On this particular August morning at 7am the heat was mercifully less oppressive than it has been in recent days, the sky was hazy – although that wouldn’t last – and the fitful breeze almost qualified as cooling. London’s climate continues to be classified as temperate and oceanic, the weather of a verdant island. Yet the city has been warned that it could run out of water within 25 years.

Such knowledge spoils the nice idea that your familiar sauntered outing for coffee and a croissant, undertaken, as this morning, in a short-sleeved shirt and shorts, is rather like the sort you make when on a summer holiday somewhere Mediterranean. The idle reverie is interrupted by thought experiments about impending doom and flashbacks to The Day The Earth Caught Fire.

That was all inside the first minute of the excursion, during which a cyclist emerged from a sub-divided house at the end of the street. His slamming of the door behind him intruded on a relative quiet that dissipated with each step closer to the motorised traffic on the main road. There are fewer vehicles in the summer, what with some Londoners going away. It still roars and rumbles, though, with buses and heavy vans – the city of work, already loudly awake.

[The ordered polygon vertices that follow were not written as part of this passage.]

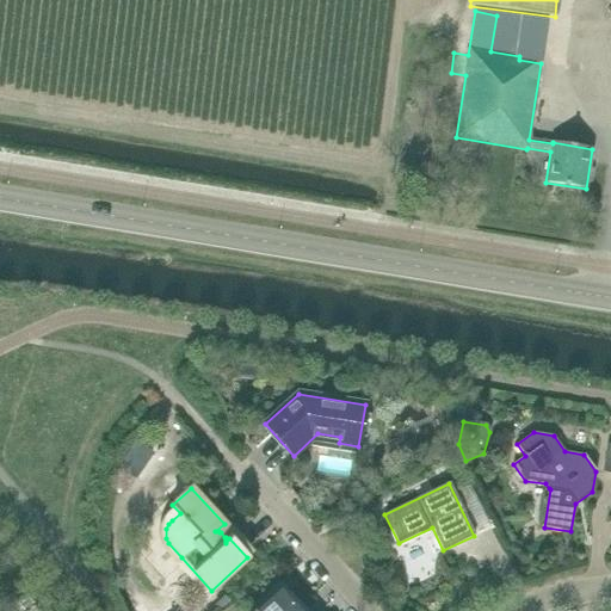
[(303,610),(283,588),(265,605),(263,604),(257,610),(303,610)]
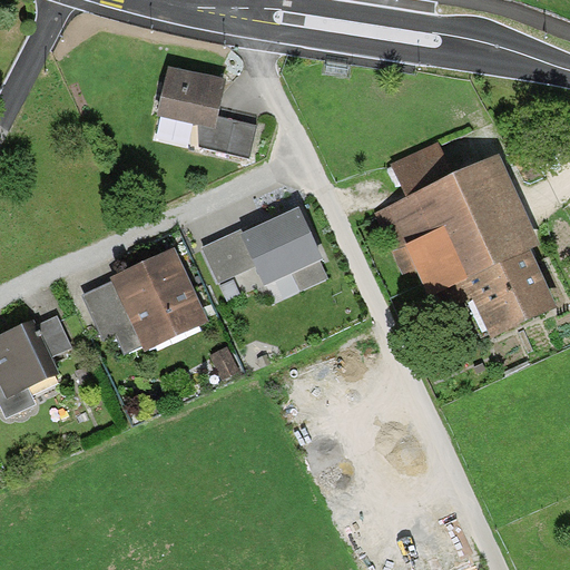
[(227,82),(168,68),(157,116),(203,127),(197,146),(249,158),(257,125),(219,116),(224,97),(227,82)]
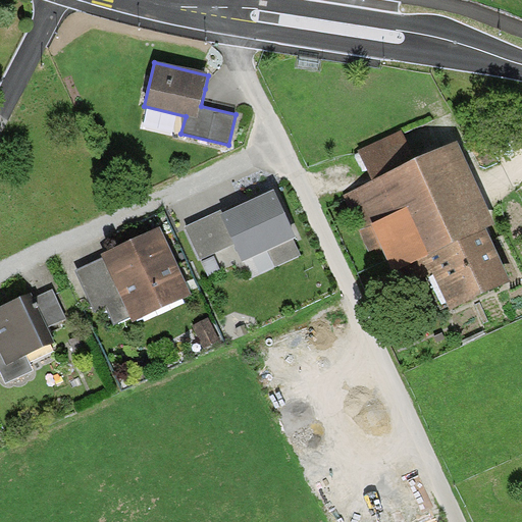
[(375,184),(346,197),(369,248),(382,242),(403,285),(435,270),(453,306),(508,280),(485,232),(497,227),(458,144),(414,164),(400,134),(361,152),(375,184)]
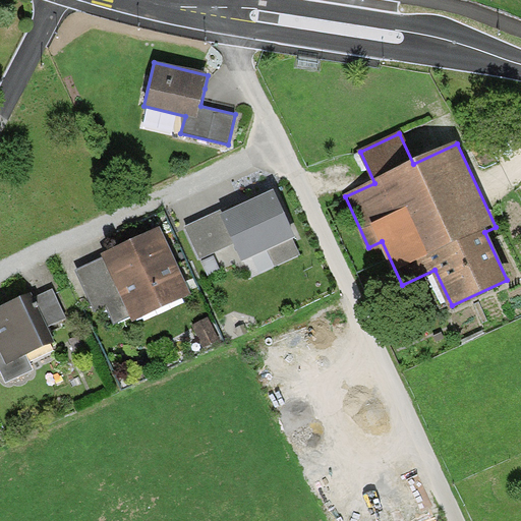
[(296,237),(274,189),(220,216),(234,244),(242,263),(296,237)]
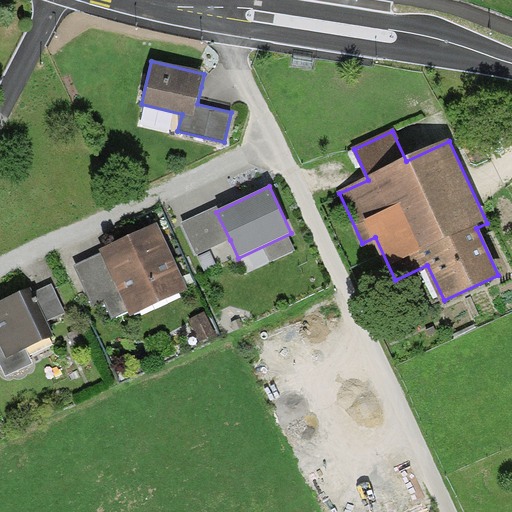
[(230,240),(216,212),(214,207),(178,224),(195,257),(230,240)]
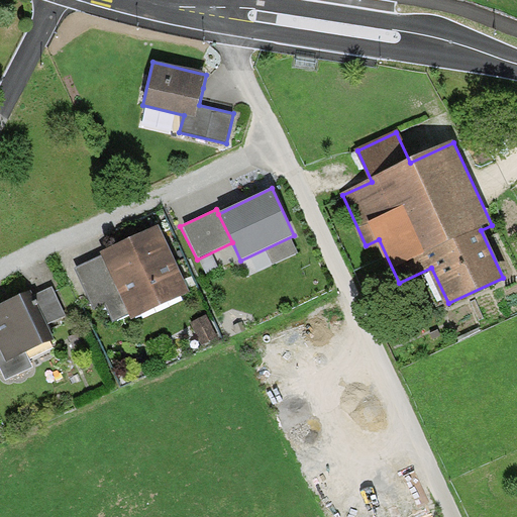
[(187,293),(158,226),(99,252),(101,257),(76,269),(93,308),(104,303),(111,319),(127,312),(129,318),(187,293)]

It seems important to pay more heed to things mostly taken for granted. The next piece of pavement contains cracks and undulations, seemingly caused by tree roots that are, judging by the positions of the trees, likely to date from the creation of the pavement itself. London needs more trees. Planting them might help prevent the water running out.

Behind the iron railings, rubbish has been dumped in the children’s playground and the ducks are communing on the island in the pond. The island houses a fountain, a joy when it is working, but it had not yet been switched on for the day. Across the water from the ducks, at the pond’s edge, pigeons puttered about on an asphalt surface augmented with guano of their own making. In contrast to trees, we have sufficient pigeons – one for every three Londoners. They love us for our high-rise hiding places and dropped chips.

Up ahead, the shop’s boss, in a straw hat, was busy tidying around the entrance. He’d only just opened for business, but already the bread had been delivered and the pastries had been baked. The other morning, he had been up at four to purchase fruit and veg from New Spitalfields. The cappuccino was in preparation almost before I’d got through the door. The welcoming accents were, as usual, from Turkey and Georgia. On other days, at other times, they are from India, somewhere in Africa, and maybe Spain.

Once back home, I discovered that while I was out I had been bitten on an ankle. London’s insect population has been declining. The bite. I’m glad to say, was a blessing in disguise.